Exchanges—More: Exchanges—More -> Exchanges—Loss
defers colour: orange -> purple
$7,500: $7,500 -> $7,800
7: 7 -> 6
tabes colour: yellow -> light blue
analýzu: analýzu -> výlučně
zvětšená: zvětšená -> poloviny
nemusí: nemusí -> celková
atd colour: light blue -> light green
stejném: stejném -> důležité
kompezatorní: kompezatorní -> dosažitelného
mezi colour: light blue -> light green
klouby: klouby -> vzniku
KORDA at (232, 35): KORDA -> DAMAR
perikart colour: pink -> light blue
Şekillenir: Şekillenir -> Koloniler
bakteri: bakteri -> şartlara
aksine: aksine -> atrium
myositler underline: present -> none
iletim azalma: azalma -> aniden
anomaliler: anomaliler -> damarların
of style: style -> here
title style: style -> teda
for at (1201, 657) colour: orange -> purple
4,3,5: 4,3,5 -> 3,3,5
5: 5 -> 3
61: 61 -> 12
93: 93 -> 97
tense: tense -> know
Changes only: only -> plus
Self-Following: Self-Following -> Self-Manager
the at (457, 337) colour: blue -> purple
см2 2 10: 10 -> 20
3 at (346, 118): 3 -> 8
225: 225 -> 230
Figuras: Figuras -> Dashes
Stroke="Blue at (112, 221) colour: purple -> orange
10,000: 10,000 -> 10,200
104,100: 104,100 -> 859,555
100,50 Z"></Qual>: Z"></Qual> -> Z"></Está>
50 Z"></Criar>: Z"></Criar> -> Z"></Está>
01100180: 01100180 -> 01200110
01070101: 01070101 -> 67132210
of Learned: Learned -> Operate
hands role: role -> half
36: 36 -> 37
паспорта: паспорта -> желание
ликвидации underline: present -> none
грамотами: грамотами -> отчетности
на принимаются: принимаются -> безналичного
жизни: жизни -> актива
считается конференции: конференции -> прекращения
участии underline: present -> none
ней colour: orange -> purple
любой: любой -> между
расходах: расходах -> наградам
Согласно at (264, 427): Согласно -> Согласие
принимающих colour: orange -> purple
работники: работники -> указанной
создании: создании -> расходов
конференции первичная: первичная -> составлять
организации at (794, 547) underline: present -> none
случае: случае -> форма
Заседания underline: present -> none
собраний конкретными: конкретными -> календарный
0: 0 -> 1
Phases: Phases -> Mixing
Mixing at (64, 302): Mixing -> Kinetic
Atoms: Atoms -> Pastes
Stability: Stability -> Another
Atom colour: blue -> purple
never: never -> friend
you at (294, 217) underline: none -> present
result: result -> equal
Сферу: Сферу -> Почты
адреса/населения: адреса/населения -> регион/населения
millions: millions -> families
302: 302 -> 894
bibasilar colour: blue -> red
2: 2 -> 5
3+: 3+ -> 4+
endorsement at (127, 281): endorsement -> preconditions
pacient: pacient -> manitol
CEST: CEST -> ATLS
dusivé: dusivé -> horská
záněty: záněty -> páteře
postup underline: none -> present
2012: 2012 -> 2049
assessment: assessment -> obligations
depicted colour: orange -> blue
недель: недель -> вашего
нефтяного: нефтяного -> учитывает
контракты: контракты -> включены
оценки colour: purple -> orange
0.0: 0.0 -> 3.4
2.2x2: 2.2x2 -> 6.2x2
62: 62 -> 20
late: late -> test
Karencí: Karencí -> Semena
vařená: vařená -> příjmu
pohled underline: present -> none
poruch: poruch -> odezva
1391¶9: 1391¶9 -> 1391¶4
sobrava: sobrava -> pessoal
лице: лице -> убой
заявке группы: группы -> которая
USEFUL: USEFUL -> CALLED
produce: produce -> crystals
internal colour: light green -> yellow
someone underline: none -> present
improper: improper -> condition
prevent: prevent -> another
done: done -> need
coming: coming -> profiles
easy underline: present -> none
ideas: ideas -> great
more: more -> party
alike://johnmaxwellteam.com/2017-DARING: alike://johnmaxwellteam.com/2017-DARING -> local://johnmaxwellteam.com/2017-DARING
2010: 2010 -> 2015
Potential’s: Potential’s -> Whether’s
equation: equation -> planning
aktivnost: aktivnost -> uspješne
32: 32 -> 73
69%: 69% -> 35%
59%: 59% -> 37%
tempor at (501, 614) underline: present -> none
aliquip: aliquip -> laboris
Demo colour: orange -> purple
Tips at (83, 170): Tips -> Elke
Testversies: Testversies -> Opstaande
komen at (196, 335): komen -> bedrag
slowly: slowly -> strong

▶ Work to do
Write every line of the records as a JSON list of strings, one string per line, and skip any blank lines.

▶ Full solution
[
  "Exchanges—More: Exchanges—More -> Exchanges—Loss",
  "defers colour: orange -> purple",
  "$7,500: $7,500 -> $7,800",
  "7: 7 -> 6",
  "tabes colour: yellow -> light blue",
  "analýzu: analýzu -> výlučně",
  "zvětšená: zvětšená -> poloviny",
  "nemusí: nemusí -> celková",
  "atd colour: light blue -> light green",
  "stejném: stejném -> důležité",
  "kompezatorní: kompezatorní -> dosažitelného",
  "mezi colour: light blue -> light green",
  "klouby: klouby -> vzniku",
  "KORDA at (232, 35): KORDA -> DAMAR",
  "perikart colour: pink -> light blue",
  "Şekillenir: Şekillenir -> Koloniler",
  "bakteri: bakteri -> şartlara",
  "aksine: aksine -> atrium",
  "myositler underline: present -> none",
  "iletim azalma: azalma -> aniden",
  "anomaliler: anomaliler -> damarların",
  "of style: style -> here",
  "title style: style -> teda",
  "for at (1201, 657) colour: orange -> purple",
  "4,3,5: 4,3,5 -> 3,3,5",
  "5: 5 -> 3",
  "61: 61 -> 12",
  "93: 93 -> 97",
  "tense: tense -> know",
  "Changes only: only -> plus",
  "Self-Following: Self-Following -> Self-Manager",
  "the at (457, 337) colour: blue -> purple",
  "см2 2 10: 10 -> 20",
  "3 at (346, 118): 3 -> 8",
  "225: 225 -> 230",
  "Figuras: Figuras -> Dashes",
  "Stroke=\"Blue at (112, 221) colour: purple -> orange",
  "10,000: 10,000 -> 10,200",
  "104,100: 104,100 -> 859,555",
  "100,50 Z\"></Qual>: Z\"></Qual> -> Z\"></Está>",
  "50 Z\"></Criar>: Z\"></Criar> -> Z\"></Está>",
  "01100180: 01100180 -> 01200110",
  "01070101: 01070101 -> 67132210",
  "of Learned: Learned -> Operate",
  "hands role: role -> half",
  "36: 36 -> 37",
  "паспорта: паспорта -> желание",
  "ликвидации underline: present -> none",
  "грамотами: грамотами -> отчетности",
  "на принимаются: принимаются -> безналичного",
  "жизни: жизни -> актива",
  "считается конференции: конференции -> прекращения",
  "участии underline: present -> none",
  "ней colour: orange -> purple",
  "любой: любой -> между",
  "расходах: расходах -> наградам",
  "Согласно at (264, 427): Согласно -> Согласие",
  "принимающих colour: orange -> purple",
  "работники: работники -> указанной",
  "создании: создании -> расходов",
  "конференции первичная: первичная -> составлять",
  "организации at (794, 547) underline: present -> none",
  "случае: случае -> форма",
  "Заседания underline: present -> none",
  "собраний конкретными: конкретными -> календарный",
  "0: 0 -> 1",
  "Phases: Phases -> Mixing",
  "Mixing at (64, 302): Mixing -> Kinetic",
  "Atoms: Atoms -> Pastes",
  "Stability: Stability -> Another",
  "Atom colour: blue -> purple",
  "never: never -> friend",
  "you at (294, 217) underline: none -> present",
  "result: result -> equal",
  "Сферу: Сферу -> Почты",
  "адреса/населения: адреса/населения -> регион/населения",
  "millions: millions -> families",
  "302: 302 -> 894",
  "bibasilar colour: blue -> red",
  "2: 2 -> 5",
  "3+: 3+ -> 4+",
  "endorsement at (127, 281): endorsement -> preconditions",
  "pacient: pacient -> manitol",
  "CEST: CEST -> ATLS",
  "dusivé: dusivé -> horská",
  "záněty: záněty -> páteře",
  "postup underline: none -> present",
  "2012: 2012 -> 2049",
  "assessment: assessment -> obligations",
  "depicted colour: orange -> blue",
  "недель: недель -> вашего",
  "нефтяного: нефтяного -> учитывает",
  "контракты: контракты -> включены",
  "оценки colour: purple -> orange",
  "0.0: 0.0 -> 3.4",
  "2.2x2: 2.2x2 -> 6.2x2",
  "62: 62 -> 20",
  "late: late -> test",
  "Karencí: Karencí -> Semena",
  "vařená: vařená -> příjmu",
  "pohled underline: present -> none",
  "poruch: poruch -> odezva",
  "1391¶9: 1391¶9 -> 1391¶4",
  "sobrava: sobrava -> pessoal",
  "лице: лице -> убой",
  "заявке группы: группы -> которая",
  "USEFUL: USEFUL -> CALLED",
  "produce: produce -> crystals",
  "internal colour: light green -> yellow",
  "someone underline: none -> present",
  "improper: improper -> condition",
  "prevent: prevent -> another",
  "done: done -> need",
  "coming: coming -> profiles",
  "easy underline: present -> none",
  "ideas: ideas -> great",
  "more: more -> party",
  "alike://johnmaxwellteam.com/2017-DARING: alike://johnmaxwellteam.com/2017-DARING -> local://johnmaxwellteam.com/2017-DARING",
  "2010: 2010 -> 2015",
  "Potential’s: Potential’s -> Whether’s",
  "equation: equation -> planning",
  "aktivnost: aktivnost -> uspješne",
  "32: 32 -> 73",
  "69%: 69% -> 35%",
  "59%: 59% -> 37%",
  "tempor at (501, 614) underline: present -> none",
  "aliquip: aliquip -> laboris",
  "Demo colour: orange -> purple",
  "Tips at (83, 170): Tips -> Elke",
  "Testversies: Testversies -> Opstaande",
  "komen at (196, 335): komen -> bedrag",
  "slowly: slowly -> strong"
]